A reach on my part, for sure, but I just didn't want to seem completely shortsighted!
Jason Bellamy said…
Flickhead: Yeah, it's definitely anti-AA to suggest that the bottle is the motivator for eventual recovery. I mean, discussion of "rock bottom" is common in AA-type settings, but they never suggest racing to find it. "Rock bottom" is the lowest point an addict gets to before heading the other direction, and it's a sliding scale. Some people find it quickly. Others die before they get there. Anyway, having said that, I'm sure that's a direct allusion, even if it's an awkward one.

As for the addiction element of the film, I was disappointed with how the situation is resolved, which I discussed in my own review and then debated in comments. I found it frustrating both realistically and dramatically -- a lot of supposed conflict and then a quick and easy solution.

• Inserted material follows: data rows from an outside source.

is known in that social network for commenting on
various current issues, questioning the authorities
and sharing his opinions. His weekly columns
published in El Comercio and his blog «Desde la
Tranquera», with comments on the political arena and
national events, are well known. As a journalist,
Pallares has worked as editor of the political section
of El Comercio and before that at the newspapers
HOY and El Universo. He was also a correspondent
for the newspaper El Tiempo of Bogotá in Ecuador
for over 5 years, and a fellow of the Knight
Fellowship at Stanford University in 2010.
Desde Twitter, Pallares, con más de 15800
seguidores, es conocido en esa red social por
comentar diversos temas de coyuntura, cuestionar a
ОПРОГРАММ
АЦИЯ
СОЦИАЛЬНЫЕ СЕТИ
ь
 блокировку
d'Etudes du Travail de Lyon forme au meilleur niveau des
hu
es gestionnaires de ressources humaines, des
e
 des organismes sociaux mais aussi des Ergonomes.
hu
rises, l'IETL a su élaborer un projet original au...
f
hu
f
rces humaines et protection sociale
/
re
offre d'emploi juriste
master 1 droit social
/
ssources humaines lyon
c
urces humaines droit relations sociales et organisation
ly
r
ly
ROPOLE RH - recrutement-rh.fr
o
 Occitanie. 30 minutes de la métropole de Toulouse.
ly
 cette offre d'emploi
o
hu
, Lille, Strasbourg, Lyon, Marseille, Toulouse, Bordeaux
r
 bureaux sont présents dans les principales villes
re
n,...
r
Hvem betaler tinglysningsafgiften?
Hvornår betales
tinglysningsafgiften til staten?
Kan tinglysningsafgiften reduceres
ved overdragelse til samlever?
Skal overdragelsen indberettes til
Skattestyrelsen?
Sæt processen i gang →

Some complaints aside, there's nothing but praise for Bridges' performance. It's certainly one of his best ... and I say that a night after revisiting one of his other wonderful performances, in the sometimes strange but often compelling Fearless.
Thanks, Flickhead and Jason,

I was bothered by the ease of Bad's later recovery, but the film keeps shifting from the pleasantly bleak to the slightly fraudulently uplifting. I liked it best when Duvall picked Bad off the bathroom floor and took him fishing. Cooper uses a long, leisurely high shot over the fishing boat, as if to show how Bad can be restored at any time. He need only return to his Huck Finn roots and adoring fans. I think ultimately, in my case, Bridges' acting won me over to the point where I didn't care so much about the weaknesses of the film.
Uncle Gustav said…
While they were fishing, I believe it was the first time I'd ever heard the term "barley pop" used for beer.
I also like the way Duvall's role in the film runs parallel to his role behind the scenes. He helped Cooper secure Jeff Bridges and Burnett for the movie (the key combination that made it work). Duvall also carries the western association with Lonesome Dove.